The most recent Newsmakers program with Democrat Providence Mayor Jorge Elorza showed an interesting side of the mayor. As one would expect, bulk of the interview addressed the situation in Providence schools.
What was striking about the discussion was the mismatch between the mayor’s analysis and his actions. He’s looking for “transformational change,” and he knows the teachers contract is central to the problem. He insists that reform can’t “nip at the edges,” but also that “you just can’t do transformational change through negotiations.” That is especially true, he says, because state law tilts things so much in the favor of the labor unions.
He’s looked into the experience of state-takeovers around the country and has discovered that the beneficial effects rarely take hold for long. Yet, he still supports the concept of state takeover in Rhode Island, largely because he foresees an opportunity to change the contract.
With all of this in mind, the mayor shouldn’t have had to wait for the Johns Hopkins report. He should have had that information in-hand and in front of the General Assembly over the past six months, asking for changes to the laws with which he has a problem.
Other topics raised during the interview had a similar theme: the problems are at the state level. One needn’t agree entirely with that statement to suggest that somebody who does would be taking a very different approach than the mayor.

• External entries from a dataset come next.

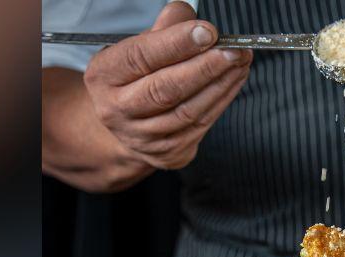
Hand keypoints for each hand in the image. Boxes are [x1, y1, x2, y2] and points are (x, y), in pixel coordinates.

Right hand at [82, 1, 251, 170]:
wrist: (128, 124)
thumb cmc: (137, 76)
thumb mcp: (139, 47)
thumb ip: (163, 29)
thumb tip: (187, 15)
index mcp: (103, 75)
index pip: (141, 57)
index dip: (176, 43)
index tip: (207, 31)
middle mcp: (116, 110)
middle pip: (165, 89)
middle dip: (205, 67)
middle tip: (233, 50)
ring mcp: (141, 137)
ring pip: (188, 111)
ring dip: (221, 84)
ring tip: (241, 60)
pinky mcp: (166, 153)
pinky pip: (201, 125)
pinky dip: (222, 100)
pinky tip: (235, 80)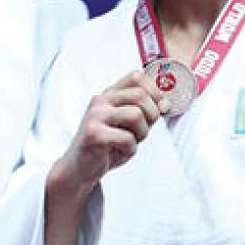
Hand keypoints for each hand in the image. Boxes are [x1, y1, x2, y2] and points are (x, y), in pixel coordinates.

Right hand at [47, 70, 165, 202]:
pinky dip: (130, 149)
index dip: (154, 91)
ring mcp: (95, 116)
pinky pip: (127, 138)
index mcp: (109, 95)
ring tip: (130, 141)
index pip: (136, 76)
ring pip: (136, 115)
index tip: (157, 108)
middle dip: (151, 115)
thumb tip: (165, 104)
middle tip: (142, 131)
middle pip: (140, 95)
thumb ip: (145, 112)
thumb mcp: (128, 125)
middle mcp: (101, 101)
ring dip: (141, 133)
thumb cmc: (107, 145)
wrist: (80, 167)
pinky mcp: (94, 134)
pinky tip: (119, 151)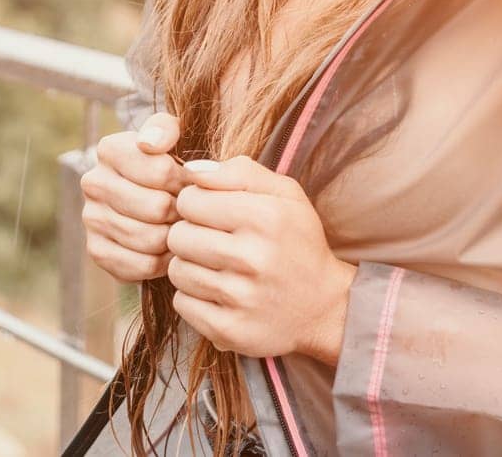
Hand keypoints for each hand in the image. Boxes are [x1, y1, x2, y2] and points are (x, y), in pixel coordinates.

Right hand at [79, 113, 191, 282]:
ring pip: (150, 239)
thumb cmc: (169, 164)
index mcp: (110, 149)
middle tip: (187, 209)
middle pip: (156, 208)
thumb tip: (150, 145)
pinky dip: (161, 261)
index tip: (187, 182)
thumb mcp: (172, 136)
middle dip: (180, 211)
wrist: (155, 198)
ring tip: (178, 226)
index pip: (162, 172)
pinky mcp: (96, 251)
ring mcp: (91, 218)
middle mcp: (93, 182)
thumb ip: (164, 128)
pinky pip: (141, 265)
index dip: (185, 181)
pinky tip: (166, 248)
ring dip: (174, 237)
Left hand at [167, 155, 356, 364]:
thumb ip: (239, 172)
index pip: (190, 200)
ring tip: (216, 266)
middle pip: (177, 236)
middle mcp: (253, 258)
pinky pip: (181, 303)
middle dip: (189, 234)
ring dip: (190, 266)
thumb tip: (190, 171)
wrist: (325, 307)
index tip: (212, 212)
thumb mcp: (285, 194)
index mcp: (265, 217)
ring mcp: (240, 298)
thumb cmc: (297, 242)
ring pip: (176, 270)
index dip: (196, 203)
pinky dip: (193, 297)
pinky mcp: (229, 330)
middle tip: (212, 240)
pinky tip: (217, 292)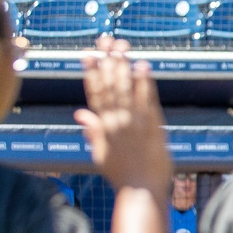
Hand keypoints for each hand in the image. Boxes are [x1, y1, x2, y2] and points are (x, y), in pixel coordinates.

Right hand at [74, 36, 171, 196]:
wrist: (140, 191)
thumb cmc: (122, 175)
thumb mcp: (100, 153)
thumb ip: (91, 131)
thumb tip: (79, 113)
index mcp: (103, 128)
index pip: (94, 95)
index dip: (91, 74)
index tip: (88, 56)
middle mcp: (116, 122)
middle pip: (110, 86)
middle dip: (107, 62)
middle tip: (105, 41)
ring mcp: (134, 123)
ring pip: (126, 89)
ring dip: (124, 66)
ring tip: (122, 47)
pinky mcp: (152, 127)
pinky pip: (147, 100)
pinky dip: (144, 83)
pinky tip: (143, 66)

We would be seeing, for example, media campaigns and pressure being put publicly on specific politicians.
This observation carries over into the proposed solutions. Knowing, as Elorza does, that state interventions don’t tend to translate into long-term improvement, he should understand that it isn’t just policies that have to change. Sure, a longer school day might help, and a streamlined method of getting rid of underperforming teachers certainly would, but unless the foundational incentives of the workplace change, the system will backslide as soon as the public spotlight moves away. One could make the case that short-term improvements in these situations aren’t even a result of the actual policy changes as much as the incentive that everybody has for to perform for a short time in order to avoid more painful reforms.
That is why modifying the competitive environment in which schools operate would surely be a more-effective reform than anything done within the schools themselves. The system needs the incentives that come with accountability and competition.
Massachusetts attempted to answer that need with the risk that schools would actually be closed and reconstituted. However, that only kicks in when circumstances get truly terrible, and evidence of the past few years suggests the Bay State may be coming to the end of its run at the front of the national class. More-conservative states have leaned toward school choice, whether implemented broadly or as the consequence for districts when schools underperform.
Whether reforms that strong would have a chance in Rhode Island is not a question that evokes optimism. But those are the sorts of questions that we would be seeing influential people ask if they were serious about fixing the problem.